Selon un autre récit, ‘Utban bin Malik avait dit au Saint Prophète Muhammad (s.a.w.) que Malik Bin Douhsham était hypocrite ; sur ce il avait répondu : « Ne proclame-t-il pas la profession de foi ? » ‘Utban a répondu : « Certes, mais il n’y a aucun témoignage à ce sujet. » Le Saint Prophètesa lui a demandé : « Ne fait-il pas les prières ? » Il a répondu : « Certes, mais elles ne sont pas dignes d’être qualifiées comme telles. » Probablement certaines personnes à cette époque étaient également dures, comme certains Maulvis d’aujourd’hui. Le Saint Prophète Muhammad (s.a.w.) a répondu : « Allah l’Exalté m’a interdit de juger ces personnes. » Lui seul connaît l’état de leurs cœurs. 

Allah l’Exalté avait interdit cette pratique au Saint Prophète Muhammad (s.a.w.) ces « savants », s’arrogent le droit de commettre toutes les atrocités imaginables au nom d’Allah. Cela concerne en particulier ceux du Pakistan.

Anas bin Malik rapporte que des gens médisaient au sujet de Malik bin Douhsham devant le Saint Prophète Muhammad (s.a.w.). Sur ce, il répondit : « Ne parlez pas en mal de mes compagnons. »

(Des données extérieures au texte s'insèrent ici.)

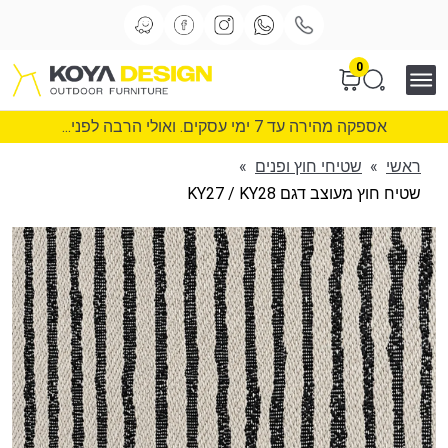
0
אספקה מהירה עד 7 ימי עסקים. ואולי הרבה לפני...
ראשי
»
שטיחי חוץ ופנים
»
שטיח חוץ מעוצב דגם KY27 / KY28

En retournant de la bataille de Tabouk, le Saint Prophète Muhammad (s.a.w.) s’arrêta à Dhu’l-‘Awân, non loin de Médine : il y reçut la révélation au sujet de la mosquée Dirâr (le centre d’une rébellion). Il convoqua Malik Bin Douhsham et Ma’an bin ‘Adi, et il leur ordonna de se rendre à la mosquée Dirâr. Malik Bin Douhsham et Ma’an bin Adi se dirigèrent rapidement vers la tribu des Banu Salim, qui était la tribu du premier. Il dit à Ma’an bin ‘Adi de lui donner quelques instants afin qu’il prenne de chez lui de quoi faire du feu. Il partit et retourna avec quelques branches sèches de dattier enflammées. Ensuite ils partirent vers la mosquée Dirâr entre l’heure de Maghrib et d’Isha, selon un récit. Ils y mirent le feu et la réduisirent en cendres.

En raison d’un quelconque malentendu des compagnons – nous ne pouvons pas non plus émettre des doutes à leur sujet – ils pensaient que Malik Bin Douhsham avait pris un mauvais chemin, et ils l’accusèrent d’hypocrisie. Or, cette même personne, sur ordre divin, a détruit le centre des hypocrites.

Qu’Allah exalte le rang de ses compagnons, et qu’Il nous permettre d’accomplir notre introspection, afin que nous sachions jusqu’à quel degré nous sommes en train d’appliquer les commandements divins.